Construída entre as colinas que descem para o mar, quase não possui calçadas. Ruas estreitas, tráfego difícil, pouco lugar para estacionar, mas excelente serviço público para o transporte. A melhor sugestão para o turista é ter passe para 24 horas. O t

áxi é caro e os motoristas não falam inglês – quando tentam precisamos de intérprete.

Os mercados são pequenos, as quantidades, reduzidas na exposição. Aqui os preços são mais camaradas do que em Tóquio e as ofertas, principalmente as comidas prontas, são estranhas para brasileiros. O artesanato é caro e não apresenta muitas alternativas.

Nas compras, é preciso ter a moeda local, não recebem dólares e o cartão de crédito não é aceito em qualquer lugar. Não é preciso pechinchar. Não adianta.

Paciência e educação são características essenciais para comprar. O Japão é bem diferente da China.

A cozinha local foi influenciada por portugueses, chineses e holandeses. Nagasaki Castella é um bolo doce de influência portuguesa, champon é uma massa servida com porco ou frutos do mar, receita vinda da China. Uneshu é um licor de ameixa famoso na região, possui mil anos de tradição. O chá-verde é o favorito, Sencha é o tipo mais popular. Sapporo é a cerveja e o Futsu-shu a salsa para uso diário. Aos poucos, vamos entendendo o mecanismo dos mercados.

Não passamos pelo mercado chinês, pois não tinha atrações. Ficamos olhando as raízes estranhas, os peixes, frescos ou defumados, as rações preparadas para consumo imediato, os polvos, outros alimentos, tudo em porções de 100 gramas. Cabeças de tubarão, molhos estranhos e condimentos que não pudemos decifrar. Mistérios numa língua estranha e complicada.
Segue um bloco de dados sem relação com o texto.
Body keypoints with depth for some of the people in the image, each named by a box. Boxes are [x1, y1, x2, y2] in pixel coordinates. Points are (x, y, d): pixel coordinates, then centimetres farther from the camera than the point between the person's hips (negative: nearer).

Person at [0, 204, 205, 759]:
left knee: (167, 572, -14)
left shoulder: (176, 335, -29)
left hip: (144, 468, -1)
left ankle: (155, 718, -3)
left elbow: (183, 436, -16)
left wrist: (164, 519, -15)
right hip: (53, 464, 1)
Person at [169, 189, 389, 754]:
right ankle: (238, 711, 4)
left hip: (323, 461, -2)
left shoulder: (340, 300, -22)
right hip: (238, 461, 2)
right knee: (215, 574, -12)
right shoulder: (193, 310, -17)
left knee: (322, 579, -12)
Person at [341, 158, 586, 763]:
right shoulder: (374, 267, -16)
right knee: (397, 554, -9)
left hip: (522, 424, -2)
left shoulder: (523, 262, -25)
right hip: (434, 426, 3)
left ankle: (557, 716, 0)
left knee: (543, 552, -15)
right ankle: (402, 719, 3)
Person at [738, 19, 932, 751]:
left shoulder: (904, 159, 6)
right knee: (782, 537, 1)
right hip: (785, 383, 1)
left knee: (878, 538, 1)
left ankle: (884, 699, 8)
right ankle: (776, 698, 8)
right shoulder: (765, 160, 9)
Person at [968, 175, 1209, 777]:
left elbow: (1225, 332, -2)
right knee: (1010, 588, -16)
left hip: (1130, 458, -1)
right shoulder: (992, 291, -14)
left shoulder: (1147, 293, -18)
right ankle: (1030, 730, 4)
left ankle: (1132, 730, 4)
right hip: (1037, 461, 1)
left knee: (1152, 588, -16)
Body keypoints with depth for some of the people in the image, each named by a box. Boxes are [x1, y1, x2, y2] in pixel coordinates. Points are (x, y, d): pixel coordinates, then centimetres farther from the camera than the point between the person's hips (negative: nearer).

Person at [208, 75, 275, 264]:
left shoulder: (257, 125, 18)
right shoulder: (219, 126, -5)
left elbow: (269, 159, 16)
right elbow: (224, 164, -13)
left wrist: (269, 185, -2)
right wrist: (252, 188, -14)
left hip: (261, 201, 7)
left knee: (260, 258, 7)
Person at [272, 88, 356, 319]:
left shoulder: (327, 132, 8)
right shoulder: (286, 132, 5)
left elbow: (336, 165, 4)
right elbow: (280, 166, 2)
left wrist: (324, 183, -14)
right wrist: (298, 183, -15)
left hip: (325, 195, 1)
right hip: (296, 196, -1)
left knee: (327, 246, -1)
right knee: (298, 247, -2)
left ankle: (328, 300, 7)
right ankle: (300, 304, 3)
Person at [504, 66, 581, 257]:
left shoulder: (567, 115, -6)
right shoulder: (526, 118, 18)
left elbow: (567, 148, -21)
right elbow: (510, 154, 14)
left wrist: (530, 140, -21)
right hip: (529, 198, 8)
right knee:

Bem perto de Nagasaki, famosa por ser cenário de filme de James Bond, a ilha abandonada de Gunkanjima, com prédios esquecidos há mais de 40 anos, é destaque na película “Skyfall”. Destruída por tufões, com o fechamento das minas de carvão, ficou perdida no tempo. Melhor assistir ao filme, é mais fácil do que se deslocar até aquele deserto de prédios e de sonhos.
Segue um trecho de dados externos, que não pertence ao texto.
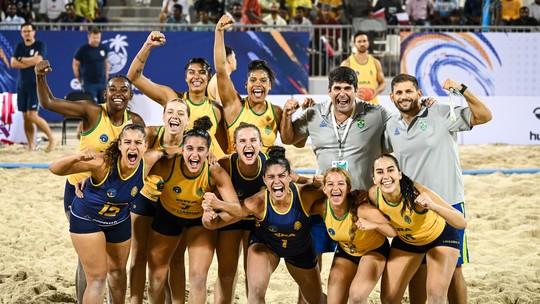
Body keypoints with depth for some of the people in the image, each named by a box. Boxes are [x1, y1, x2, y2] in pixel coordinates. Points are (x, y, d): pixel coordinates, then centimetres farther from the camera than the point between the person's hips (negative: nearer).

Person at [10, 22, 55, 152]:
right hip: (22, 85, 6)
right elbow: (13, 63, -1)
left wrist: (21, 59, -5)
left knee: (32, 115, -15)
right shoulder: (19, 47, 11)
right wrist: (31, 61, -11)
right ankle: (31, 146, 11)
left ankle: (52, 138, -2)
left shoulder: (40, 45, -3)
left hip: (36, 85, -6)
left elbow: (38, 60, -18)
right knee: (25, 117, 5)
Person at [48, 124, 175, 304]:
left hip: (119, 221, 5)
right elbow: (55, 169, -37)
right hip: (87, 219, -5)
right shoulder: (103, 163, -36)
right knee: (98, 277, -7)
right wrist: (77, 158, -56)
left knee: (118, 271, 23)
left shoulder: (147, 162, -23)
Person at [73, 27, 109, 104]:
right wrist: (79, 79, 0)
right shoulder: (83, 50, -8)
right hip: (89, 84, -5)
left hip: (102, 83, 5)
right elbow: (75, 65, 0)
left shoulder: (103, 48, 4)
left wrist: (106, 76, 13)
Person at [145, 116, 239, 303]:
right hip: (168, 215, 1)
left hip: (201, 218, -1)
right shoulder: (167, 165, -32)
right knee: (156, 278, 10)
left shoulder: (215, 172, -32)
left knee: (198, 278, -9)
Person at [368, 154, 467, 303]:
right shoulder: (374, 194, -28)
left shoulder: (417, 192, -38)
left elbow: (462, 223, -41)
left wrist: (433, 206, -57)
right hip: (405, 240, 4)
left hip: (440, 236, -4)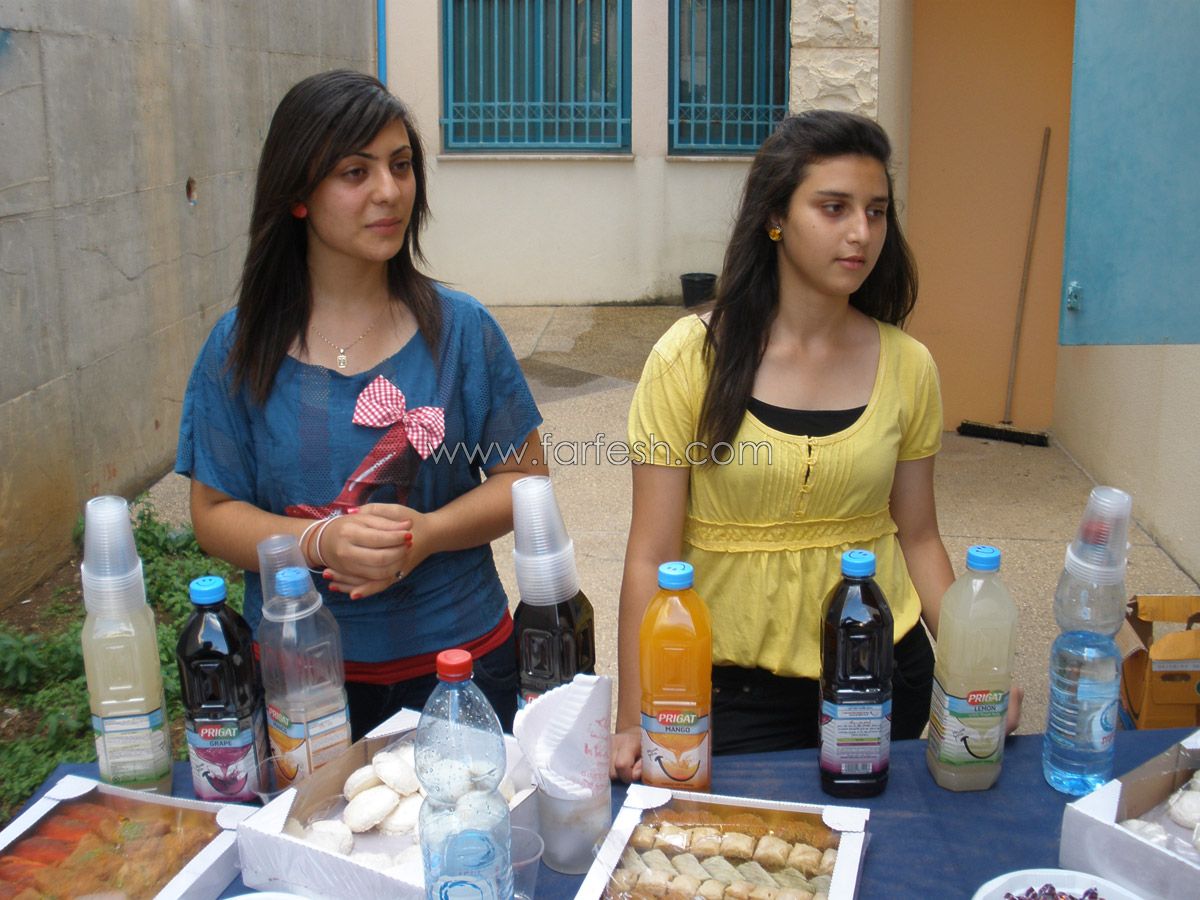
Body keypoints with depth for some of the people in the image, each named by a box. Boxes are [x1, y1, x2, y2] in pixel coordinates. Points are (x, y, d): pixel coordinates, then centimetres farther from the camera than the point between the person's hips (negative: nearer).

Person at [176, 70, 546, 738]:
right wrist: (322, 541, -21)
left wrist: (427, 533, -20)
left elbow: (524, 479, -2)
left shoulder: (460, 328, -4)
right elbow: (214, 512, -2)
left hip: (458, 661, 0)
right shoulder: (241, 347, -4)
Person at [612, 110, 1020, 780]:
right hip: (734, 684, -3)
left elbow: (919, 538, 6)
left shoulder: (907, 366, -3)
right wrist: (634, 725, -14)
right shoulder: (692, 358, -11)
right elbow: (651, 556, -11)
Por influência e catequese dos jesuítas, Nagasaki sempre teve a maior concentração de cristãos no Japão. Igrejas e oratórios são encontrados por todos os lados. No entanto, em 9 de agosto de 1945, apesar de não ser a prioridade de alvo, devido a condições meteorológicas em Kokura, sobre Nagasaki foi lançada a segunda bomba atômica. Em poucos dias, o Japão seria obrigado à rendição incondicional

Hoje, reconstruída, moderna, a cidade guarda apenas a hora da tragédia: 11h02.